Het hof heeft in zijn uitspraak van 10 december 2013 bepaald dat het aanvullend onderzoek zal worden uitgevoerd en dat de geïntimeerde het voorschot van € 1.210,-- moet overmaken naar het hof. De termijn voor het indienen van het schriftelijk, ondertekend bericht is vastgesteld op 18 februari 2014, waarna de zaak op de rol van 18 maart 2014 is gezet voor akte na deskundigenbericht aan zijde van de geïntimeerde. Het hof houdt verdere beslissingen aan tot na het deskundigenonderzoek.

Uitspraak

GERECHTSHOF ‘s-HERTOGENBOSCH
Afdeling civiel recht
zaaknummer HD 200.099.776/01
arrest van 10 december 2013
in de zaak van
[X.], h.o.d.n. [natuursteen] Natuursteen,
wonende te [woonplaats],
appellant,
advocaat: mr.
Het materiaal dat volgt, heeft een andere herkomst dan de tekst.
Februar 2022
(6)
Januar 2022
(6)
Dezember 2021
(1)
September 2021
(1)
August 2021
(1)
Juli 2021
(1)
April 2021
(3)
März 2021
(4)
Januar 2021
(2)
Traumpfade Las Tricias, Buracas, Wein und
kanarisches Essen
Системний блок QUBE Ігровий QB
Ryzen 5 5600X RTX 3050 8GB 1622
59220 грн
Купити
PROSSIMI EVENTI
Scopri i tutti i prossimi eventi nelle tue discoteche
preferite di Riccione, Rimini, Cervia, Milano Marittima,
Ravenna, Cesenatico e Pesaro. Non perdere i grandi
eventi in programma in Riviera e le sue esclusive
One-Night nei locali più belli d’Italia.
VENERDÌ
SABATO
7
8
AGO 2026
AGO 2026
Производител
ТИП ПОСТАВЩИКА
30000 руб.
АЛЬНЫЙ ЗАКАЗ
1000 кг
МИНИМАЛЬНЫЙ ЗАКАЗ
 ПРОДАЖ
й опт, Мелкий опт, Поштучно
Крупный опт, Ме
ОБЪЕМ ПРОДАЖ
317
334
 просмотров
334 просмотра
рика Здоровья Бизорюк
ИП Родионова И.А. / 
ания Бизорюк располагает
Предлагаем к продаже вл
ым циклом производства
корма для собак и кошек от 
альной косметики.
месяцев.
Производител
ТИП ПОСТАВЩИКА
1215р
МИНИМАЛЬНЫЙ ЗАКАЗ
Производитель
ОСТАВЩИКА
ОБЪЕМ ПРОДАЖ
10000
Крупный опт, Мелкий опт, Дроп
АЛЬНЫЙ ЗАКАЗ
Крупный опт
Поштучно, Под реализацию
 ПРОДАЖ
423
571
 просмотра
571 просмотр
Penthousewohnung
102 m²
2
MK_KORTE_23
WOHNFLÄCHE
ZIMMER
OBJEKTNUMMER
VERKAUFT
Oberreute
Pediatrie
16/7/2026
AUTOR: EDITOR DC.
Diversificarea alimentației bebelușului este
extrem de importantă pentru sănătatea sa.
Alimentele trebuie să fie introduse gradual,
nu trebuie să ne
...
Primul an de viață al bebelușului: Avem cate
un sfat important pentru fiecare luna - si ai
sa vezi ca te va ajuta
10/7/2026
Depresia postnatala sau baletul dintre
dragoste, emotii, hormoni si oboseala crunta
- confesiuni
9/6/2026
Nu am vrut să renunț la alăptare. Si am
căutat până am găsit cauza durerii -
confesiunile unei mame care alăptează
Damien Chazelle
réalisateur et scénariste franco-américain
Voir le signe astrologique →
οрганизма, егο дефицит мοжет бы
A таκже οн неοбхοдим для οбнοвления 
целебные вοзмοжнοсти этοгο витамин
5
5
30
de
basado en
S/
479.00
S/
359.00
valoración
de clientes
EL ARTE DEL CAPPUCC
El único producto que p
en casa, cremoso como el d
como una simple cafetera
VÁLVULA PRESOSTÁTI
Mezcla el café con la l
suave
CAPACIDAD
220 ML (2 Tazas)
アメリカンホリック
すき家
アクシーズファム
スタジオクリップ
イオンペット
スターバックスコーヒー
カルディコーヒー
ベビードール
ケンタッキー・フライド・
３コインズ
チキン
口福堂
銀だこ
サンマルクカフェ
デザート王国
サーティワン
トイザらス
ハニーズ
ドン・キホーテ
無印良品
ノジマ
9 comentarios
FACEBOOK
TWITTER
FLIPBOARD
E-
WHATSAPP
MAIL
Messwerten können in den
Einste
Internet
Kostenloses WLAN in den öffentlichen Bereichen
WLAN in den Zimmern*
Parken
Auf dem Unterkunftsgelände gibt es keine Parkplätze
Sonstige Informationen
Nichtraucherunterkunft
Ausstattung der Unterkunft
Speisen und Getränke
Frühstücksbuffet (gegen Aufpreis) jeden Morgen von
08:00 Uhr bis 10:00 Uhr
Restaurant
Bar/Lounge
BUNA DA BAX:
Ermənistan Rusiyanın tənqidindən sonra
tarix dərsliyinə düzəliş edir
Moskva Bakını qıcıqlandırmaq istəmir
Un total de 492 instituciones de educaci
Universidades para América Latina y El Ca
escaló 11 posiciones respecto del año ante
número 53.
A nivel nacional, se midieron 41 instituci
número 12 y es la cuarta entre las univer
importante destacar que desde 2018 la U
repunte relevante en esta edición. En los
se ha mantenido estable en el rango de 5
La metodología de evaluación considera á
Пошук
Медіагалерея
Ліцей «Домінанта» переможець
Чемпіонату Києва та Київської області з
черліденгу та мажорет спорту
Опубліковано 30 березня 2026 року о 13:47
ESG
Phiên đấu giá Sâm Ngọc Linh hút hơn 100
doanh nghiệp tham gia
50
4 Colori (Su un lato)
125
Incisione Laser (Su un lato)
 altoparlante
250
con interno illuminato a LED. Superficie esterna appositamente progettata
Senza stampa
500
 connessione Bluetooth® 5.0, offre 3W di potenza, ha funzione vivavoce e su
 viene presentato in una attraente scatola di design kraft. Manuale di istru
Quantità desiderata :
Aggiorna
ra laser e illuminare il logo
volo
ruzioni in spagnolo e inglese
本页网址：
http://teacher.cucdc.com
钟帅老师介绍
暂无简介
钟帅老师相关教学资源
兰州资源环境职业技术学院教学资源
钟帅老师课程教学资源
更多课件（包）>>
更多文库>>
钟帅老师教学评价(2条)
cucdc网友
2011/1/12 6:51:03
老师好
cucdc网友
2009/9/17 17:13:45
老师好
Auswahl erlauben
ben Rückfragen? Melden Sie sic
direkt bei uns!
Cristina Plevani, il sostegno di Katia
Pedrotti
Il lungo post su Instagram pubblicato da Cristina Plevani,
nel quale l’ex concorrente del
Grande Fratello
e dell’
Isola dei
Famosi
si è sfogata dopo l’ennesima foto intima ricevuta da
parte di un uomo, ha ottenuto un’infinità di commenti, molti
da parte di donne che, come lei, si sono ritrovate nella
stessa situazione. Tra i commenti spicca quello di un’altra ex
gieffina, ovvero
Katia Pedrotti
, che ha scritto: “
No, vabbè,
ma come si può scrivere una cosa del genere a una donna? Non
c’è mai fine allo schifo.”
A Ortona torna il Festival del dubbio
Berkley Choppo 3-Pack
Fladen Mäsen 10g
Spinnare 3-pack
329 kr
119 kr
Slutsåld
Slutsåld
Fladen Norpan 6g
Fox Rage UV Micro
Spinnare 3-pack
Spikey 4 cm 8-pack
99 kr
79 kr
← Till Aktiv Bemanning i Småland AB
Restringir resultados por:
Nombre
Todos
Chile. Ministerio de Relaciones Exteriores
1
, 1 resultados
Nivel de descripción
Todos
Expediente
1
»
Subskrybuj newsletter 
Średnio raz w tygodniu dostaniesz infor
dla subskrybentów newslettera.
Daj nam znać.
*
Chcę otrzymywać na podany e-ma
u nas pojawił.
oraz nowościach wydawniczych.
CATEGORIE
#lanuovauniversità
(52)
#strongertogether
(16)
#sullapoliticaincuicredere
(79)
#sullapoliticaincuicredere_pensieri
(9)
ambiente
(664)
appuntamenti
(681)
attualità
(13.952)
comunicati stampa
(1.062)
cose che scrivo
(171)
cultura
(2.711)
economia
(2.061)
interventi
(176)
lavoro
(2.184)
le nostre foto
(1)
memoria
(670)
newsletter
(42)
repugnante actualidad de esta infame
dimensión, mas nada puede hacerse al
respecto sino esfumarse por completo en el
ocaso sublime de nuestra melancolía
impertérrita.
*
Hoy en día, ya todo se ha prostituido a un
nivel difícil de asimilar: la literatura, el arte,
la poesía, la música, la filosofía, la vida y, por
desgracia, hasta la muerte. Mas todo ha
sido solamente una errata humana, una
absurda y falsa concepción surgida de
N.A.E. Adema te Groningen,
tegen:
[Y.],
wonende te [woonplaats],
geïntimeerde,
advocaat: mr. I. Stolting te Roosendaal,
als vervolg op de door het hof gewezen tussenarresten van 21 februari 2012, 7 mei 2013 en 10 september 2013 in het hoger beroep van het door de rechtbank Breda onder zaaknummer 216205/HA ZA 10-432 tussen partijen gewezen vonnis van 5 oktober 2011.

10.Het tussenarrest van 10 september 2013

Bij genoemd arrest heeft het hof bepaald dat een deskundigenonderzoek zal worden verricht door de heer ing. H.W.J. van Hall. Verder is bepaald dat het voorschot van € 1.210,-- voorlopig ten laste van [geïntimeerde] komt. De termijn van inzending van het rapport van de deskundige is bepaald op drie maanden nadat de griffier de ontvangst van het voorschot heeft bericht. Iedere verdere is beslissing aangehouden.

11.Het verdere verloop van de procedure en de verdere beoordeling

11.1.
[geïntimeerde] heeft op 20 september 2013 het voorschot van € 1.210,-- op de aangegeven wijze voldaan.
11.2.
De deskundige heeft bij emailbericht van 11 november 2013 aan de griffier van het hof bericht dat de inspectie van het natuurstenen buitenterras heeft plaatsgevonden in het bijzijn van partijen. De deskundige heeft voorts vier monsters genomen en voorgesteld om deze tegels te laten testen op vorstbestandheid. Partijen hebben daarmee ingestemd. De kosten van dit aanvullende onderzoek door [onderzoeksbureau] B.V. zullen volgens opgave van de deskundige circa € 1.210,-- (inclusief btw) bedragen. De deskundige geeft voorts aan dat de termijn voor het aanvullend onderzoek minimaal één maand zal bedragen.
11.3.
Op 18 november 2013 heeft de griffier van het hof partijen in de gelegenheid gesteld om te reageren op het voorstel van de deskundige en het daarbij behorende aanvullend voorschot. Mr. Adema heeft op 19 november 2013 gereageerd en mr. Stolting heeft zich op 26 november 2013 uitgelaten. Beide partijen hebben verklaard dat zij akkoord zijn.
11.4.
Het hof beslist zoals in het dictum is bepaald.

12.De uitspraak

Het hof:
bepaalt dat de deskundige een aanvullend onderzoek zal laten verrichten, zoals beschreven in zijn emailbericht van 11 november 2013;
bepaalt het voorschot voor de kosten van het aanvullend onderzoek op € 1.210,--, inclusief btw;
bepaalt dat [geïntimeerde] het aanvullend voorschot van € 1.210,--
binnen twee weken na hedenzal overmaken naar IBAN-rekeningnummer NL53 RBOS 0569 990572 ten name van het gerechtshof ‘s-Hertogenbosch, onder vermelding van HD 200.099.776/01;
bepaalt dat de deskundige het onderzoek zal voortzetten nadat de griffier heeft bericht dat het aanvullend voorschot is ontvangen;
verzoekt de deskundige, indien de kosten het aanvullend voorschot te boven mochten gaan, het hof daarover tijdig in te lichten;
bepaalt de termijn waarbinnen het schriftelijk, ondertekend bericht ter griffie van dit hof (postbus 70583, 5201 CZ ’s-Hertogenbosch) moet worden ingeleverd nader op 18 februari 2014;
verwijst de zaak naar de rol van 18 maart 2014 voor akte na deskundigenbericht aan zijde van [geïntimeerde];
bepaalt dat de griffier van dit hof een afschrift van dit arrest aan de deskundige zal toezenden;
houdt iedere verdere beslissing aan.
Dit arrest is gewezen door mrs. J.Th. Begheyn, L.R. van Harinxma thoe Slooten en J.C.J. van Craaikamp en in het openbaar uitgesproken door de rolraadsheer op 10 december 2013.